>> START Material for this task

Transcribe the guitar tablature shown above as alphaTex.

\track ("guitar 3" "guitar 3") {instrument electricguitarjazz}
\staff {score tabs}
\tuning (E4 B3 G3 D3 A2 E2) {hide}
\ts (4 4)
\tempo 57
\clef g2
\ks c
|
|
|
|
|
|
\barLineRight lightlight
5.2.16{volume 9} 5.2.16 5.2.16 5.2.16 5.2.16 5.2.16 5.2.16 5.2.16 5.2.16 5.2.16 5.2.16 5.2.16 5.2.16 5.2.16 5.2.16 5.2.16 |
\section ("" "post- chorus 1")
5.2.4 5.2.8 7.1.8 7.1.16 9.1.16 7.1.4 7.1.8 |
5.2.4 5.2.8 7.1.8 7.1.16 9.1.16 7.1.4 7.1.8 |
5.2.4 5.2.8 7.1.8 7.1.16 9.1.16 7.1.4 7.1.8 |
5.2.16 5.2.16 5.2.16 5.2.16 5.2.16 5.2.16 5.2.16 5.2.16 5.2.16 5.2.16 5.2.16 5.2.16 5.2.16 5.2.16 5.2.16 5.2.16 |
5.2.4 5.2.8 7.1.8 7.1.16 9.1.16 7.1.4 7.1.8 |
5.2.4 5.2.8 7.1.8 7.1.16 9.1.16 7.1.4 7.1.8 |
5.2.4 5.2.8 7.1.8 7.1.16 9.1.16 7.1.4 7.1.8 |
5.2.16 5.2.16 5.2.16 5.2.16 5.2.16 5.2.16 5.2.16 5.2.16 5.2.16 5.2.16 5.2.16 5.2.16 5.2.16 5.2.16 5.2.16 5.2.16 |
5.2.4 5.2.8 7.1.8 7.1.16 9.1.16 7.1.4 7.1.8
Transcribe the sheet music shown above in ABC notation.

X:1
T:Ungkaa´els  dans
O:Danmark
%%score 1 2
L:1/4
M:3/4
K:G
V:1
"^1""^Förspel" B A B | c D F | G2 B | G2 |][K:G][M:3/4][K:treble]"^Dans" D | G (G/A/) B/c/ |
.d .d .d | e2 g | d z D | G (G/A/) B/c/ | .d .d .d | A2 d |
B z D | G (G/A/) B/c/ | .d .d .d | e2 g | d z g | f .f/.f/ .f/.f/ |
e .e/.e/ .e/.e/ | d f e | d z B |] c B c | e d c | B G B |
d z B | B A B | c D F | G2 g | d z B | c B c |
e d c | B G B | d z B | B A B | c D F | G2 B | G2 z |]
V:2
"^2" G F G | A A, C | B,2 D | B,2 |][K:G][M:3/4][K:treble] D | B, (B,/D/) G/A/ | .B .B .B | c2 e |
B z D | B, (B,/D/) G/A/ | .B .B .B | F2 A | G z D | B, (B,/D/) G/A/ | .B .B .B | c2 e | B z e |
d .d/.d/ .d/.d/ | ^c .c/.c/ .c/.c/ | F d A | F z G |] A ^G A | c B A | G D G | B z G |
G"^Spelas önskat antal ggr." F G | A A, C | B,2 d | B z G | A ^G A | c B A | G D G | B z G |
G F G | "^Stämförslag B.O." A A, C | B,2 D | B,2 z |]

>> END Material for this task

# To be done
Could you set down every line of the records above again, unchanged and in the same order?

# Response
Transcribe the guitar tablature shown above as alphaTex.

\track ("guitar 3" "guitar 3") {instrument electricguitarjazz}
\staff {score tabs}
\tuning (E4 B3 G3 D3 A2 E2) {hide}
\ts (4 4)
\tempo 57
\clef g2
\ks c
|
|
|
|
|
|
\barLineRight lightlight
5.2.16{volume 9} 5.2.16 5.2.16 5.2.16 5.2.16 5.2.16 5.2.16 5.2.16 5.2.16 5.2.16 5.2.16 5.2.16 5.2.16 5.2.16 5.2.16 5.2.16 |
\section ("" "post- chorus 1")
5.2.4 5.2.8 7.1.8 7.1.16 9.1.16 7.1.4 7.1.8 |
5.2.4 5.2.8 7.1.8 7.1.16 9.1.16 7.1.4 7.1.8 |
5.2.4 5.2.8 7.1.8 7.1.16 9.1.16 7.1.4 7.1.8 |
5.2.16 5.2.16 5.2.16 5.2.16 5.2.16 5.2.16 5.2.16 5.2.16 5.2.16 5.2.16 5.2.16 5.2.16 5.2.16 5.2.16 5.2.16 5.2.16 |
5.2.4 5.2.8 7.1.8 7.1.16 9.1.16 7.1.4 7.1.8 |
5.2.4 5.2.8 7.1.8 7.1.16 9.1.16 7.1.4 7.1.8 |
5.2.4 5.2.8 7.1.8 7.1.16 9.1.16 7.1.4 7.1.8 |
5.2.16 5.2.16 5.2.16 5.2.16 5.2.16 5.2.16 5.2.16 5.2.16 5.2.16 5.2.16 5.2.16 5.2.16 5.2.16 5.2.16 5.2.16 5.2.16 |
5.2.4 5.2.8 7.1.8 7.1.16 9.1.16 7.1.4 7.1.8
Transcribe the sheet music shown above in ABC notation.

X:1
T:Ungkaa´els  dans
O:Danmark
%%score 1 2
L:1/4
M:3/4
K:G
V:1
"^1""^Förspel" B A B | c D F | G2 B | G2 |][K:G][M:3/4][K:treble]"^Dans" D | G (G/A/) B/c/ |
.d .d .d | e2 g | d z D | G (G/A/) B/c/ | .d .d .d | A2 d |
B z D | G (G/A/) B/c/ | .d .d .d | e2 g | d z g | f .f/.f/ .f/.f/ |
e .e/.e/ .e/.e/ | d f e | d z B |] c B c | e d c | B G B |
d z B | B A B | c D F | G2 g | d z B | c B c |
e d c | B G B | d z B | B A B | c D F | G2 B | G2 z |]
V:2
"^2" G F G | A A, C | B,2 D | B,2 |][K:G][M:3/4][K:treble] D | B, (B,/D/) G/A/ | .B .B .B | c2 e |
B z D | B, (B,/D/) G/A/ | .B .B .B | F2 A | G z D | B, (B,/D/) G/A/ | .B .B .B | c2 e | B z e |
d .d/.d/ .d/.d/ | ^c .c/.c/ .c/.c/ | F d A | F z G |] A ^G A | c B A | G D G | B z G |
G"^Spelas önskat antal ggr." F G | A A, C | B,2 d | B z G | A ^G A | c B A | G D G | B z G |
G F G | "^Stämförslag B.O." A A, C | B,2 D | B,2 z |]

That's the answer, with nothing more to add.